======== Data entries

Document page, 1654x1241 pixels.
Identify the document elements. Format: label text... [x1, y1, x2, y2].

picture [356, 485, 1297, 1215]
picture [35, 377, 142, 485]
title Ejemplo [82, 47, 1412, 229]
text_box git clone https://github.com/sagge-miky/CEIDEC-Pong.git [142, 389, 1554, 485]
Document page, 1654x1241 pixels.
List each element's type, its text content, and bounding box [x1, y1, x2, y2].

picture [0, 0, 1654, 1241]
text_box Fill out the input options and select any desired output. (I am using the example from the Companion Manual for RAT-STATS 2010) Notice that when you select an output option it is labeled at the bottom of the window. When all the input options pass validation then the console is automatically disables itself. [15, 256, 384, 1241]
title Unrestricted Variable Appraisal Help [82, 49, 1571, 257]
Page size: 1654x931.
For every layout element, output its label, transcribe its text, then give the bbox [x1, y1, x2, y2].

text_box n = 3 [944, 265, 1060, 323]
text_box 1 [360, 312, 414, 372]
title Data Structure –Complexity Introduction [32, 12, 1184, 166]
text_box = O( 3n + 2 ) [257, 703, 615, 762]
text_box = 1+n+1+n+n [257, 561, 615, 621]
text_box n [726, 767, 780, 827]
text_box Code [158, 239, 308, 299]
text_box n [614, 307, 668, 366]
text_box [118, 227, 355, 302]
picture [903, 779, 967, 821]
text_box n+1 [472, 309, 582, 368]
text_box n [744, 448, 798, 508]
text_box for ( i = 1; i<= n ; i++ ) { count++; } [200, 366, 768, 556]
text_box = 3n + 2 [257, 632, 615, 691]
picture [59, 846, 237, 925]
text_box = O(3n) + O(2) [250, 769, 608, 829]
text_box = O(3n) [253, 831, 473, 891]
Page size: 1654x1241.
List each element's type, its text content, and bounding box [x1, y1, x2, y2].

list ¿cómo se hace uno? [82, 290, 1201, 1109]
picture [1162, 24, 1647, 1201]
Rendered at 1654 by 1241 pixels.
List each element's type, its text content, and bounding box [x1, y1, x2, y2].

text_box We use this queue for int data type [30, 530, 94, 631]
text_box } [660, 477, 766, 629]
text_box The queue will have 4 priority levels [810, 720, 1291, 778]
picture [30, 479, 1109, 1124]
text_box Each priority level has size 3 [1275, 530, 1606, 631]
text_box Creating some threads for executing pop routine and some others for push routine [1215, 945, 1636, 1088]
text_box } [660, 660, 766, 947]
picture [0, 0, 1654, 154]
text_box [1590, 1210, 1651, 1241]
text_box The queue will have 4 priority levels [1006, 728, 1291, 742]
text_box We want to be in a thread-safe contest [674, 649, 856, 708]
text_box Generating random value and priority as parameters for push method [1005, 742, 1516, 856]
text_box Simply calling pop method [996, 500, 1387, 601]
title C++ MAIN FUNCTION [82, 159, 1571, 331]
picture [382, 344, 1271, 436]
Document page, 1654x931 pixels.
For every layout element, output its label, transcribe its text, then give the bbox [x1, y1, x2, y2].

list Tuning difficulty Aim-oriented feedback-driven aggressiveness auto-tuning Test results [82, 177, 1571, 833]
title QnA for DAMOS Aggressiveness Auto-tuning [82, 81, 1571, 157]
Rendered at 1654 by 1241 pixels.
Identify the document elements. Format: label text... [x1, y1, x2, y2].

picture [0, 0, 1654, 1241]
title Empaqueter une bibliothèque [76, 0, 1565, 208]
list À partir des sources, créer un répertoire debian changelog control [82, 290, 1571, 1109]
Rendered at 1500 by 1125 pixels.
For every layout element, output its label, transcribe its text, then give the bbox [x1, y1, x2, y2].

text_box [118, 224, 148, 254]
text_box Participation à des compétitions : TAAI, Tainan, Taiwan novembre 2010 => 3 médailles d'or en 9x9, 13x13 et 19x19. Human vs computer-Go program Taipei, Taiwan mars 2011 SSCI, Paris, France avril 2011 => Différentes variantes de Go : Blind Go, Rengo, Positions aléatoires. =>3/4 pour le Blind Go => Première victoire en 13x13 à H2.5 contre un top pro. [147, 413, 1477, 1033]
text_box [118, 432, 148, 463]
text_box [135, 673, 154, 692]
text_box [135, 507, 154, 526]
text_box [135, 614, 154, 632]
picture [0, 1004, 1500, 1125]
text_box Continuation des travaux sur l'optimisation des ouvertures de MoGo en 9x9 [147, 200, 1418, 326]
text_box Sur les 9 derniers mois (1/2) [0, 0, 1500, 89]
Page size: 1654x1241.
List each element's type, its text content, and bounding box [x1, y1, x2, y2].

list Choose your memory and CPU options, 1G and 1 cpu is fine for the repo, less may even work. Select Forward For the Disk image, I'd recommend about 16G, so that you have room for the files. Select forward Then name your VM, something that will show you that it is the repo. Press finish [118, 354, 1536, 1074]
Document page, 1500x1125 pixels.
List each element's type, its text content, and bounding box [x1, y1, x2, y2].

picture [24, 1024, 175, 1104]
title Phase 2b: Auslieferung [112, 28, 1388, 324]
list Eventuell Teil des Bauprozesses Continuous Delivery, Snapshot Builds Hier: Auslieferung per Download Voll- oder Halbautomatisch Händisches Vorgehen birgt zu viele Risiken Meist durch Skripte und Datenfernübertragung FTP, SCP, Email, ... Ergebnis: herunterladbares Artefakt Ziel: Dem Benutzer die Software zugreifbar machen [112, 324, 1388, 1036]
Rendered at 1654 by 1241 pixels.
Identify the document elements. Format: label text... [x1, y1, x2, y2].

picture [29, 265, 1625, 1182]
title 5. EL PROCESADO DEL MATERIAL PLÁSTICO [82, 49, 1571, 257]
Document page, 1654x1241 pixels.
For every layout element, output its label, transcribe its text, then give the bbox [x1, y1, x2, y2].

================

== Task goal ==
Give all the rows again with "transcribe" replaced by "copy out" everywhere it occurs, leaving everything else unchanged.

== Output for this exercise ==
Document page, 1654x1241 pixels.
Identify the document elements. Format: label text... [x1, y1, x2, y2].

picture [356, 485, 1297, 1215]
picture [35, 377, 142, 485]
title Ejemplo [82, 47, 1412, 229]
text_box git clone https://github.com/sagge-miky/CEIDEC-Pong.git [142, 389, 1554, 485]
Document page, 1654x1241 pixels.
List each element's type, its text content, and bounding box [x1, y1, x2, y2].

picture [0, 0, 1654, 1241]
text_box Fill out the input options and select any desired output. (I am using the example from the Companion Manual for RAT-STATS 2010) Notice that when you select an output option it is labeled at the bottom of the window. When all the input options pass validation then the console is automatically disables itself. [15, 256, 384, 1241]
title Unrestricted Variable Appraisal Help [82, 49, 1571, 257]
Page size: 1654x931.
For every layout element, output its label, copy out its text, then give the bbox [x1, y1, x2, y2].

text_box n = 3 [944, 265, 1060, 323]
text_box 1 [360, 312, 414, 372]
title Data Structure –Complexity Introduction [32, 12, 1184, 166]
text_box = O( 3n + 2 ) [257, 703, 615, 762]
text_box = 1+n+1+n+n [257, 561, 615, 621]
text_box n [726, 767, 780, 827]
text_box Code [158, 239, 308, 299]
text_box n [614, 307, 668, 366]
text_box [118, 227, 355, 302]
picture [903, 779, 967, 821]
text_box n+1 [472, 309, 582, 368]
text_box n [744, 448, 798, 508]
text_box for ( i = 1; i<= n ; i++ ) { count++; } [200, 366, 768, 556]
text_box = 3n + 2 [257, 632, 615, 691]
picture [59, 846, 237, 925]
text_box = O(3n) + O(2) [250, 769, 608, 829]
text_box = O(3n) [253, 831, 473, 891]
Page size: 1654x1241.
List each element's type, its text content, and bounding box [x1, y1, x2, y2].

list ¿cómo se hace uno? [82, 290, 1201, 1109]
picture [1162, 24, 1647, 1201]
Rendered at 1654 by 1241 pixels.
List each element's type, its text content, and bounding box [x1, y1, x2, y2].

text_box We use this queue for int data type [30, 530, 94, 631]
text_box } [660, 477, 766, 629]
text_box The queue will have 4 priority levels [810, 720, 1291, 778]
picture [30, 479, 1109, 1124]
text_box Each priority level has size 3 [1275, 530, 1606, 631]
text_box Creating some threads for executing pop routine and some others for push routine [1215, 945, 1636, 1088]
text_box } [660, 660, 766, 947]
picture [0, 0, 1654, 154]
text_box [1590, 1210, 1651, 1241]
text_box The queue will have 4 priority levels [1006, 728, 1291, 742]
text_box We want to be in a thread-safe contest [674, 649, 856, 708]
text_box Generating random value and priority as parameters for push method [1005, 742, 1516, 856]
text_box Simply calling pop method [996, 500, 1387, 601]
title C++ MAIN FUNCTION [82, 159, 1571, 331]
picture [382, 344, 1271, 436]
Document page, 1654x931 pixels.
For every layout element, output its label, copy out its text, then give the bbox [x1, y1, x2, y2].

list Tuning difficulty Aim-oriented feedback-driven aggressiveness auto-tuning Test results [82, 177, 1571, 833]
title QnA for DAMOS Aggressiveness Auto-tuning [82, 81, 1571, 157]
Rendered at 1654 by 1241 pixels.
Identify the document elements. Format: label text... [x1, y1, x2, y2].

picture [0, 0, 1654, 1241]
title Empaqueter une bibliothèque [76, 0, 1565, 208]
list À partir des sources, créer un répertoire debian changelog control [82, 290, 1571, 1109]
Rendered at 1500 by 1125 pixels.
For every layout element, output its label, copy out its text, then give the bbox [x1, y1, x2, y2].

text_box [118, 224, 148, 254]
text_box Participation à des compétitions : TAAI, Tainan, Taiwan novembre 2010 => 3 médailles d'or en 9x9, 13x13 et 19x19. Human vs computer-Go program Taipei, Taiwan mars 2011 SSCI, Paris, France avril 2011 => Différentes variantes de Go : Blind Go, Rengo, Positions aléatoires. =>3/4 pour le Blind Go => Première victoire en 13x13 à H2.5 contre un top pro. [147, 413, 1477, 1033]
text_box [118, 432, 148, 463]
text_box [135, 673, 154, 692]
text_box [135, 507, 154, 526]
text_box [135, 614, 154, 632]
picture [0, 1004, 1500, 1125]
text_box Continuation des travaux sur l'optimisation des ouvertures de MoGo en 9x9 [147, 200, 1418, 326]
text_box Sur les 9 derniers mois (1/2) [0, 0, 1500, 89]
Page size: 1654x1241.
List each element's type, its text content, and bounding box [x1, y1, x2, y2].

list Choose your memory and CPU options, 1G and 1 cpu is fine for the repo, less may even work. Select Forward For the Disk image, I'd recommend about 16G, so that you have room for the files. Select forward Then name your VM, something that will show you that it is the repo. Press finish [118, 354, 1536, 1074]
Document page, 1500x1125 pixels.
List each element's type, its text content, and bounding box [x1, y1, x2, y2].

picture [24, 1024, 175, 1104]
title Phase 2b: Auslieferung [112, 28, 1388, 324]
list Eventuell Teil des Bauprozesses Continuous Delivery, Snapshot Builds Hier: Auslieferung per Download Voll- oder Halbautomatisch Händisches Vorgehen birgt zu viele Risiken Meist durch Skripte und Datenfernübertragung FTP, SCP, Email, ... Ergebnis: herunterladbares Artefakt Ziel: Dem Benutzer die Software zugreifbar machen [112, 324, 1388, 1036]
Rendered at 1654 by 1241 pixels.
Identify the document elements. Format: label text... [x1, y1, x2, y2].

picture [29, 265, 1625, 1182]
title 5. EL PROCESADO DEL MATERIAL PLÁSTICO [82, 49, 1571, 257]
Document page, 1654x1241 pixels.
For every layout element, output its label, copy out its text, then give the bbox [x1, y1, x2, y2].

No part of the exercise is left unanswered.